When I was young and just coming into recovery, I read these words on pages 83 and 84 and saw for the first time what my life could be some day. In the midst of my deep insecurity, shame, fear, and hopelessness, these words were a beacon. I took very seriously the fact that they are called the Promises, not the Maybes or the Might Happens. I went to meetings where men and women talked about how the promises had come true in their life and so I held onto them as a covenant between me and the fellowship. They have come true for me. And, they will come true for you, too—so long as you are willing to do the work.
Promise #9: Our whole attitude and outlook upon life will change.

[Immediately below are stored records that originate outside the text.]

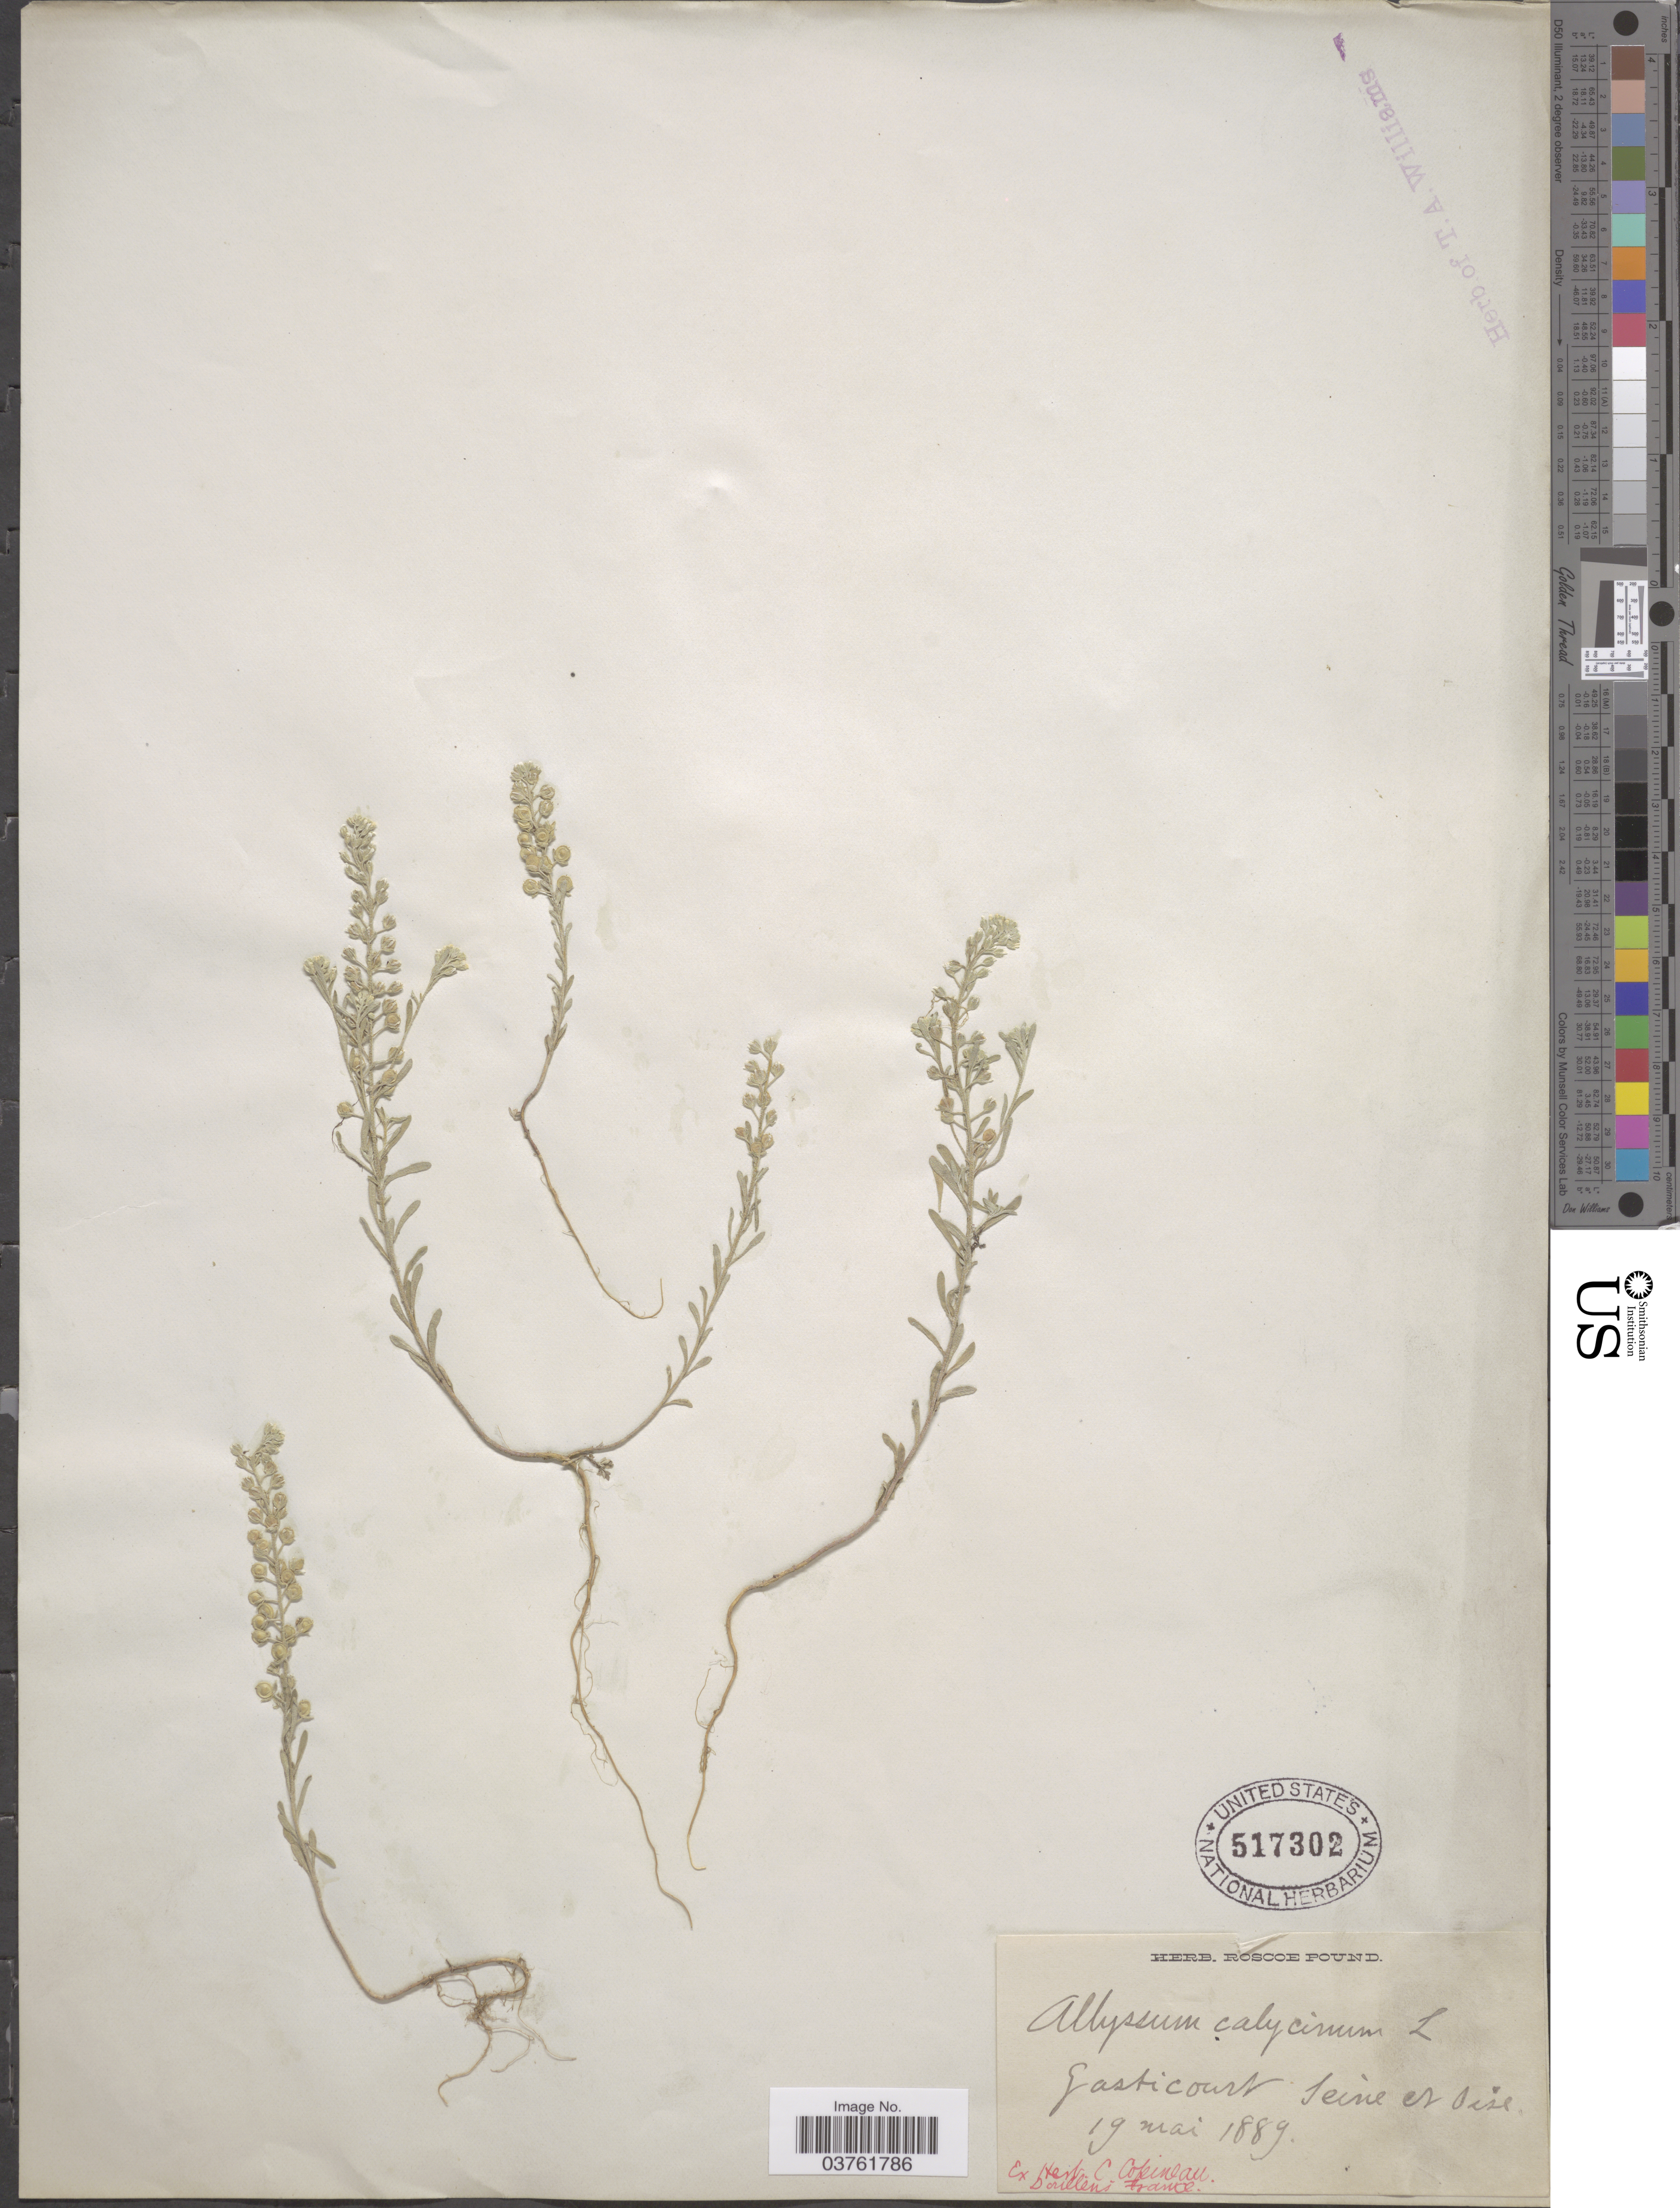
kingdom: Plantae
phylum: Tracheophyta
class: Magnoliopsida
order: Brassicales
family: Brassicaceae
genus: Alyssum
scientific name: Alyssum alyssoides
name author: (L.) L.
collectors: ex herb. C. Copineau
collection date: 1889-05-19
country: France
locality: Easticourt Seine et Oise.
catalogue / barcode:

Addiction is a hopeless state of body and mind in which feelings of desperation affect every area of our lives. Through the recovery process, our bodies and our minds begin to heal, and soon, the world starts to change. When I first began recovery I was offered a vision of what my life might look like one day when I heard another man read The 9th Step Promises. I did not think it was possible for my life but I hoped it was possible. I remember the day – even where I was standing – when suicide was no longer an option for me. Over a year sober, and shortly after my father died, I was on my way to a class at graduate school when the thought popped into my head as it so often had for so many years. But this time something inside of me told me that no matter what I was going through somehow it would pass. I began to see that life was a gift and what an incredible disservice it was to me – and what a profound lack of appreciation for the very breath that gave me life – to callously threaten to throw it away. Suicide simply was no longer an option. As each year has passed over these last 21 years of my recovery I have worked to find a deeper and greater appreciation for Life.
When we look back to our lives of addiction after years of recovery it is as if we are remembering the life of a completely different person. That is how it feels for me today. Today I love life – with all of its pain and confusion – each day is an opportunity to grow and learn and continue on this amazing journey. I do not see life as something that must be endured anymore. I do not worship the Smiths, Samuel Beckett, and Sylvia Plath – to name a few of the necromantics – or at least the forlornaholics. You know, those bards of our culture who are intoxicated on the bleakness of life. That used to feed me – not realizing it was eating away my life from the inside. I am not naïve enough to believe that a return to that old life could never happen. I know that is not the case. But I do not live in fear of it. Nor do I spend nearly as much of my todays stuck in all of my yesterdays. I appreciate that it may feel like a risk to you to truly embrace life – knowing that it can and most likely will hurt you. But today it is worth the risk for me. As the Desiderata says at its end: “With all its sham, drudgery, and broken dreams, it is still a beautiful world. Be cheerful. Strive to be happy.”